(Document)
++++

Dumps the current call stack of the calling thread to a file. (Creates a unique file containing just this dump information).

Qp0wDBHDumpStorage()

Dumps the storage specified to a file. If the heap storage dump file has already been used, continues the storage dump in the same file.

Qp0wDBHMalloc(), Qp0wDBHFree(), Qp0wDBHRealloc(), Qp0wDBHCalloc()

Replacements for malloc(), free(), realloc(), and calloc() that allocate/deallocate storage from the Debug Heap, possibly cutting tracepoints indicating the storage and who the caller is. If the uniquely created debug specific heap is used, all bytes allocated are set to 'N', all bytes free'd are set to 'D'.

operator new, operator new[], operator delete, operator delete[]

Replacements for the C++ global operators of the same name. These operators are simply inline calls to the operators Qp0wDBHGlobalNew(), Qp0wDBHGlobalVecNew(), Qp0wDBHGlobalDelete(), Qp0wDBHGlobalVecDelete(). These operators are functionally the same as the Qp0wDBHMalloc and Qp0wDBHFree in their trace behavior. If the uniquely created debug specific heap is used, all bytes allocated are set to 'N', all bytes free'd are set to 'D'.

Qp0wDBHStrdup()

Replacement for the strdup() functions that uses malloc to allocate space for and create a copy of the null terminated string specified.

Available Options

Remember... By default, you shouldn't need any of these options. The first one you'll probably want to add after you've discovered a leak using all the default options is option 'Stack-on' to show the call stack of each memory allocation as it occurs. Then, you can go back and correlate the memory allocations with the point in the code at which the problem occurred (using the call stack) output.

Another useful option is the 'Object-per-allocation-on' option which indicates that an OS/400 Object should be used for each allocation. This option causes the application to immediately take MCH3402 exception (pointer to destroyed object failure) when it accesses storage that was already free'd. (Unfortunately, the entire heap cannot be dumped at activation group end, or by using Qp0wDBHDumpHeap() if you use option 'Object-per-allocation-on').

Options to the Debug Heap are passed via an environment variable or INI files stored in IFS

• INI files that are referenced are Qp0wHeap.ini in the current directory, home directory, and then the root directory. If any one of these files is found, the other files are not accessed.
  
  I recommend you map a drive to your AS/400 system and use your editor to create/edit the files. If the file is tagged with the correct CCSID, the file can contain ASCII data. Use WRKLNK, option 8 to display attributes of your file and ensure that the 'Code page' field is set correctly depending one what data is in it (ASCII is typically 819 or 437, ENGLISH EBCDIC 37).

++++

(Listing)
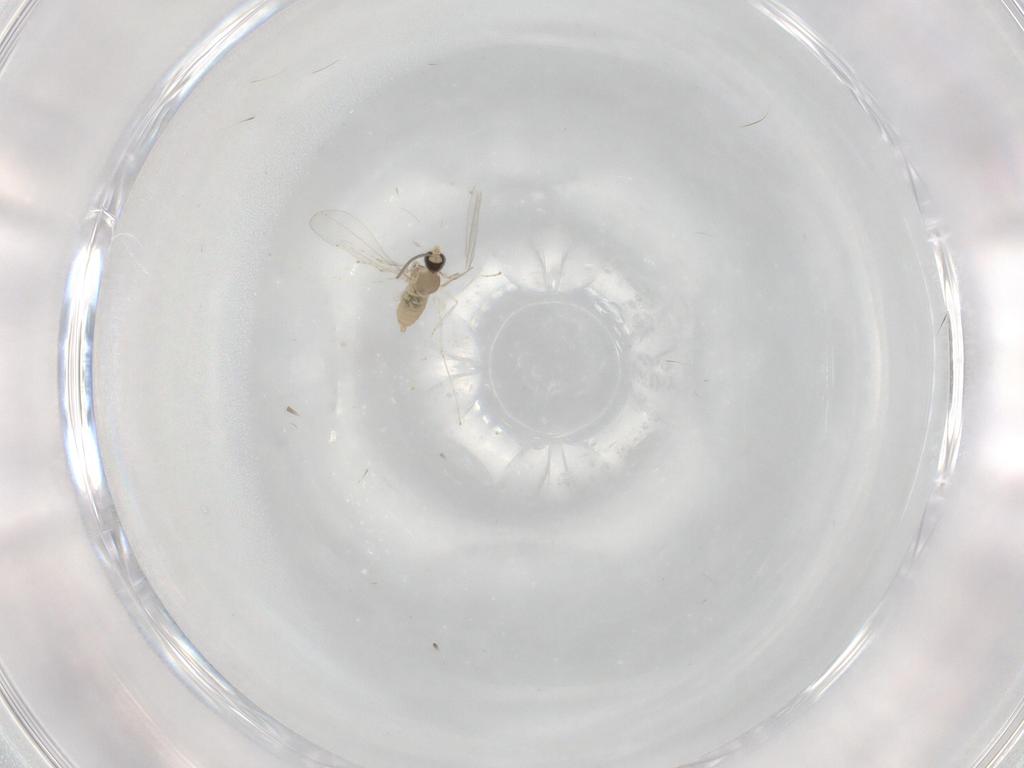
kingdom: Animalia
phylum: Arthropoda
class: Insecta
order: Diptera
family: Cecidomyiidae
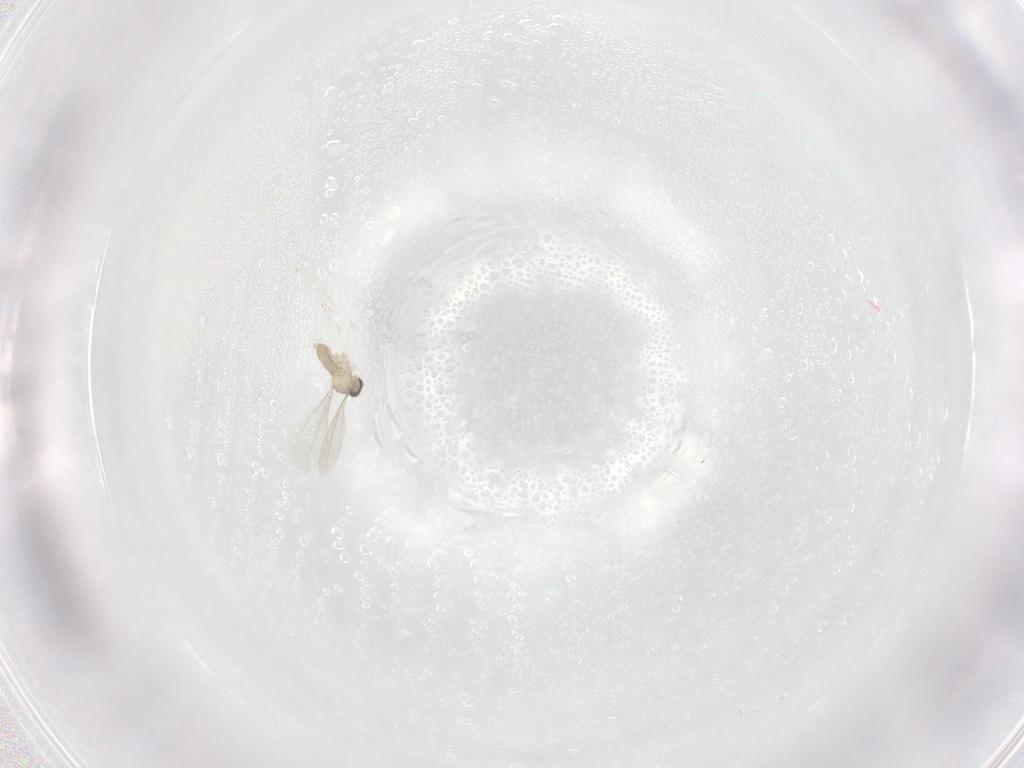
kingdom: Animalia
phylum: Arthropoda
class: Insecta
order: Diptera
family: Cecidomyiidae
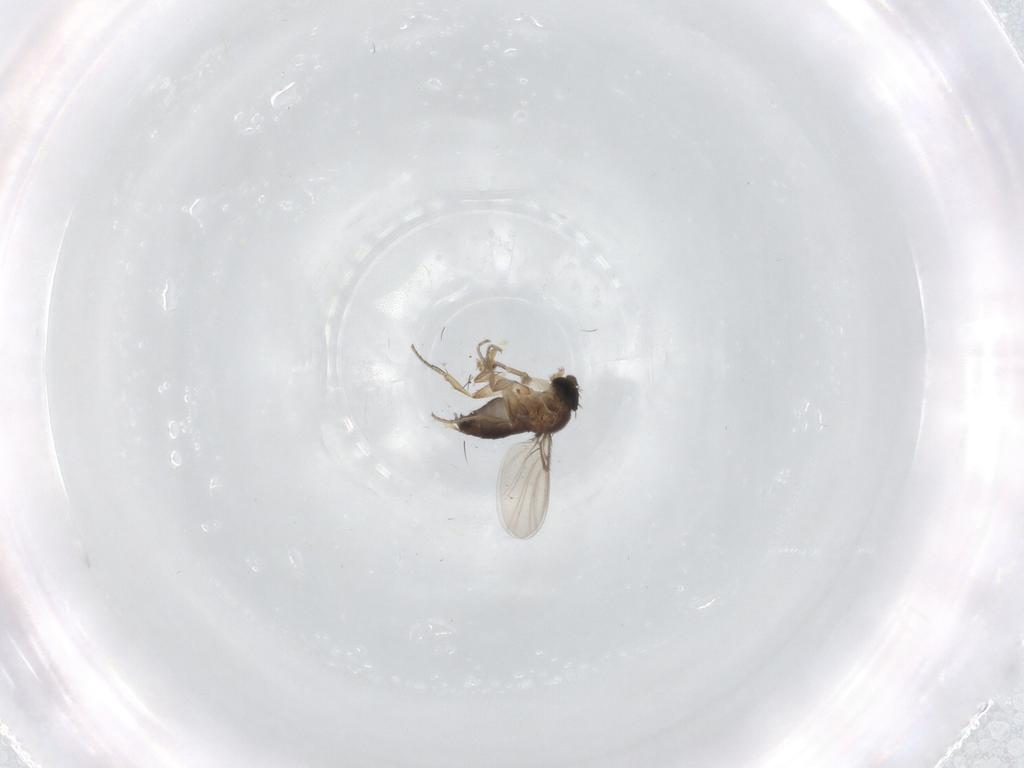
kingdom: Animalia
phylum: Arthropoda
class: Insecta
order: Diptera
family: Phoridae
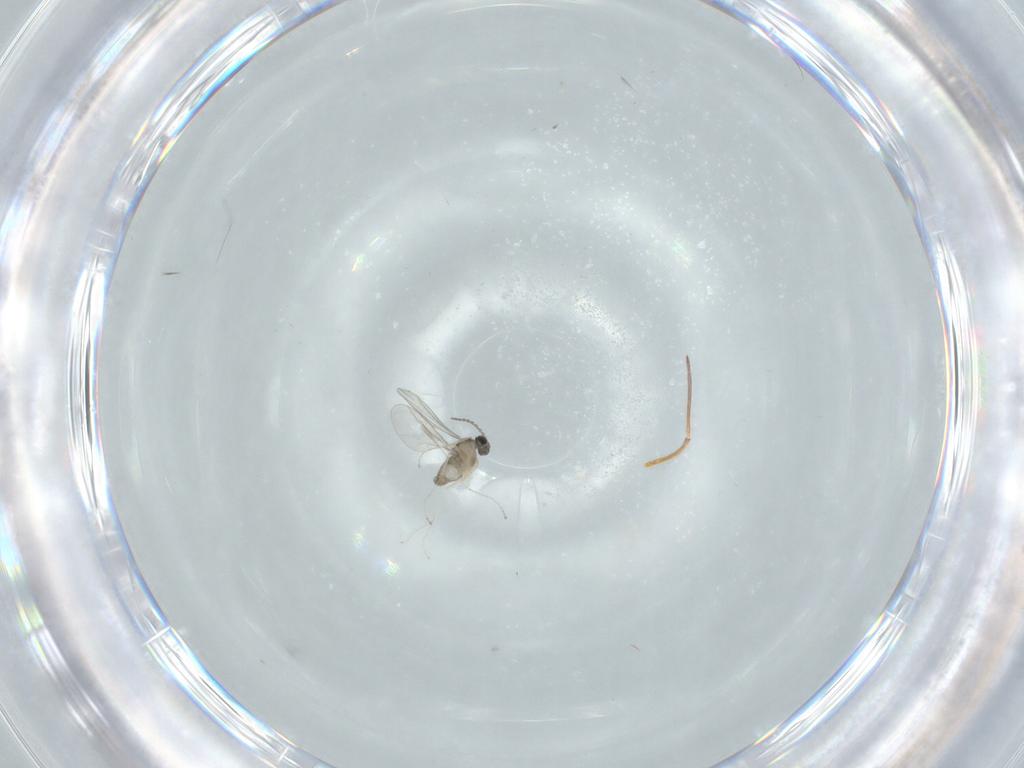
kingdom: Animalia
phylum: Arthropoda
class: Insecta
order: Diptera
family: Cecidomyiidae
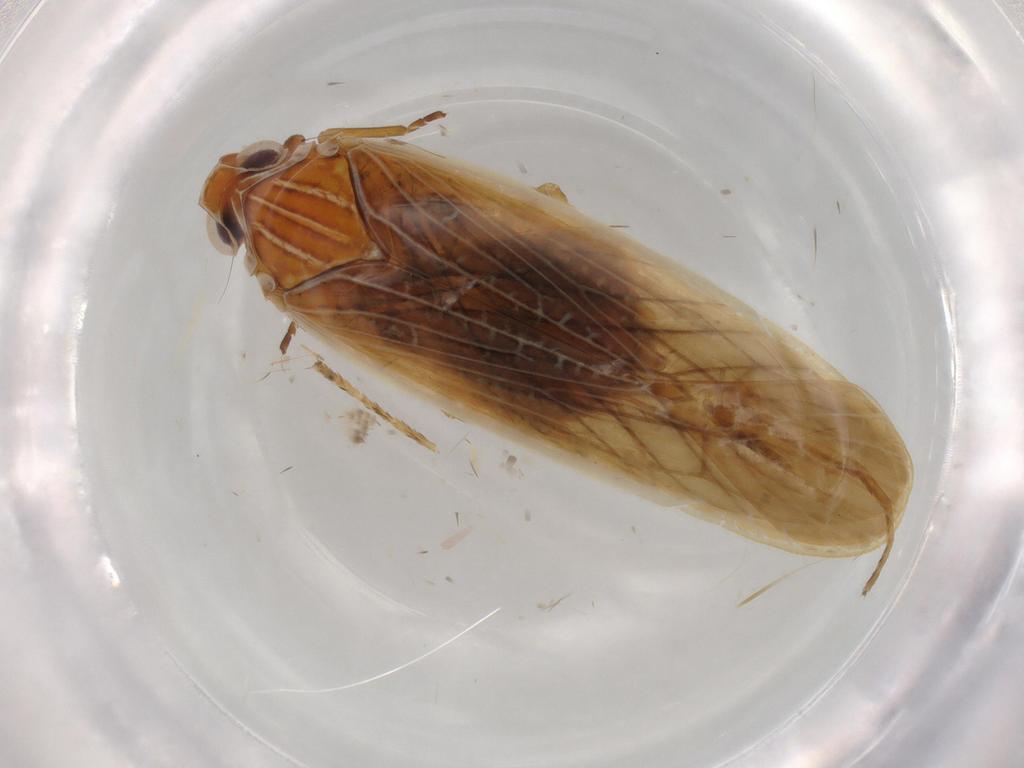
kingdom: Animalia
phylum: Arthropoda
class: Insecta
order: Hemiptera
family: Achilidae
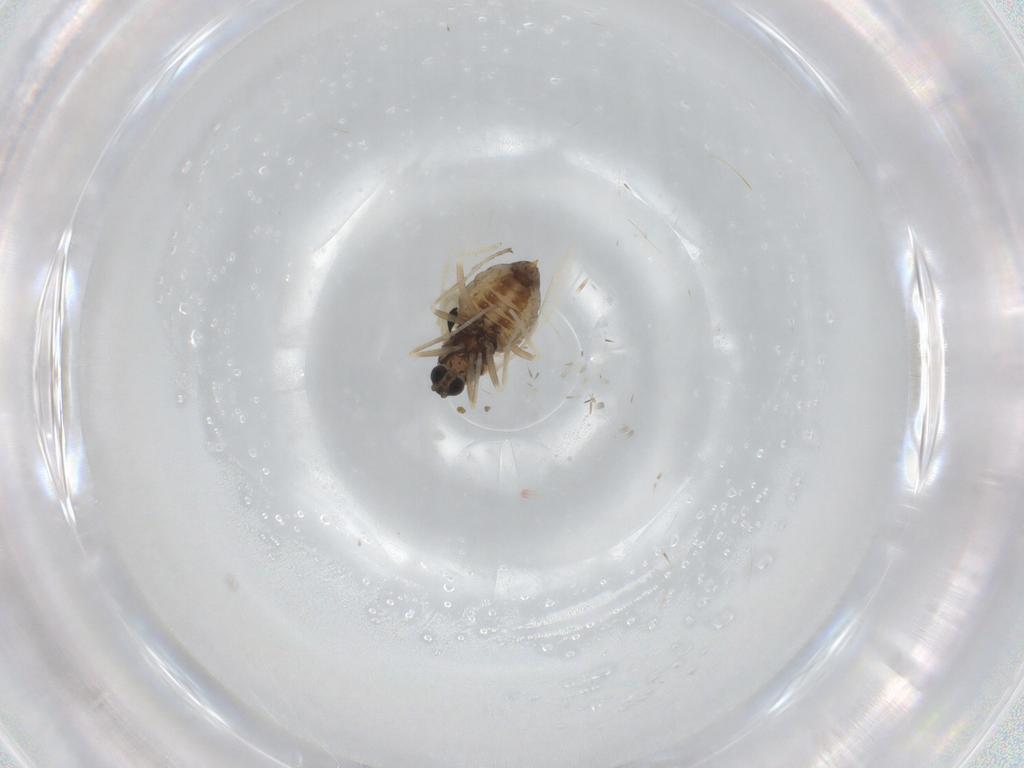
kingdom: Animalia
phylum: Arthropoda
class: Insecta
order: Diptera
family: Cecidomyiidae
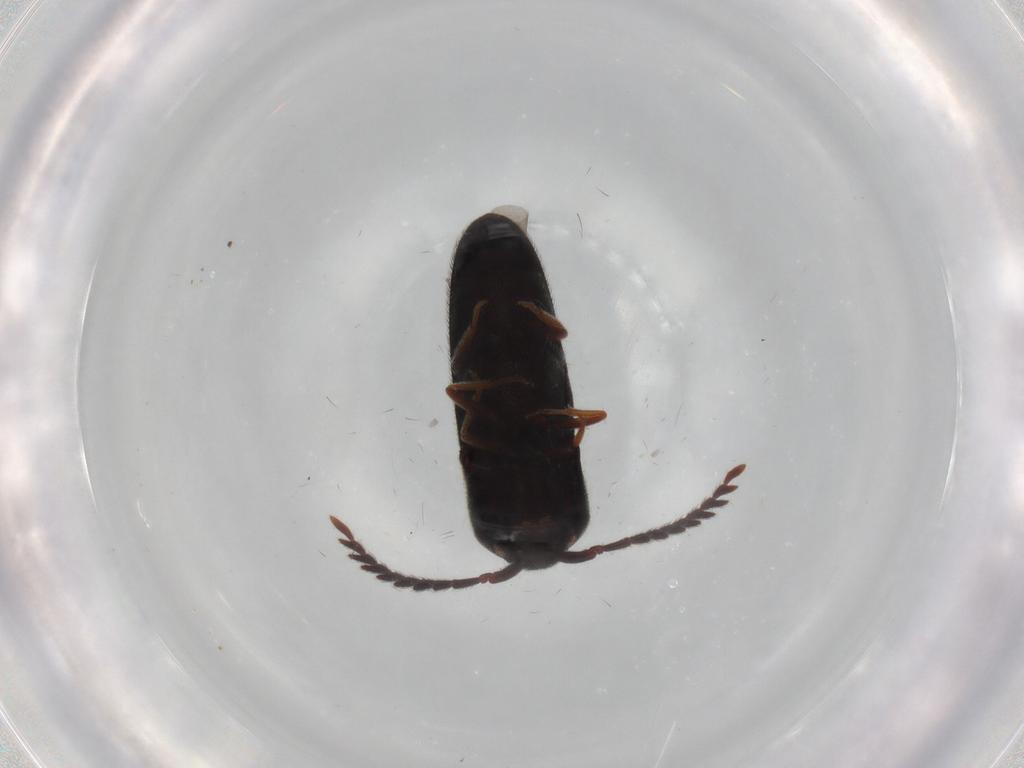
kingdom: Animalia
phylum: Arthropoda
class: Insecta
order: Coleoptera
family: Eucnemidae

++++

(Stated task 1)
Answer these questions about the Debug Heap excerpt, one per line:
(a) To what character are all freed bytes set when the uniquely created debug specific heap is used?
(b) Which exception does the application immediately take under option 'Object-per-allocation-on' when it accesses storage that was already freed?
(c) What is the name of the INI file that is looked for in the current directory, home directory, and then the root directory?
(Stated task 2) Output the part of the Debug Heap excerpt that begins at the words "operator new, operator" and ends after the words "Qp0wDBHStrdup()", keeping every character unchanged.

(Complete answer 1)
(a) 'D'
(b) MCH3402 (pointer to destroyed object failure)
(c) Qp0wHeap.ini

(Complete answer 2)
operator new, operator new[], operator delete, operator delete[]

Replacements for the C++ global operators of the same name. These operators are simply inline calls to the operators Qp0wDBHGlobalNew(), Qp0wDBHGlobalVecNew(), Qp0wDBHGlobalDelete(), Qp0wDBHGlobalVecDelete(). These operators are functionally the same as the Qp0wDBHMalloc and Qp0wDBHFree in their trace behavior. If the uniquely created debug specific heap is used, all bytes allocated are set to 'N', all bytes free'd are set to 'D'.

Qp0wDBHStrdup()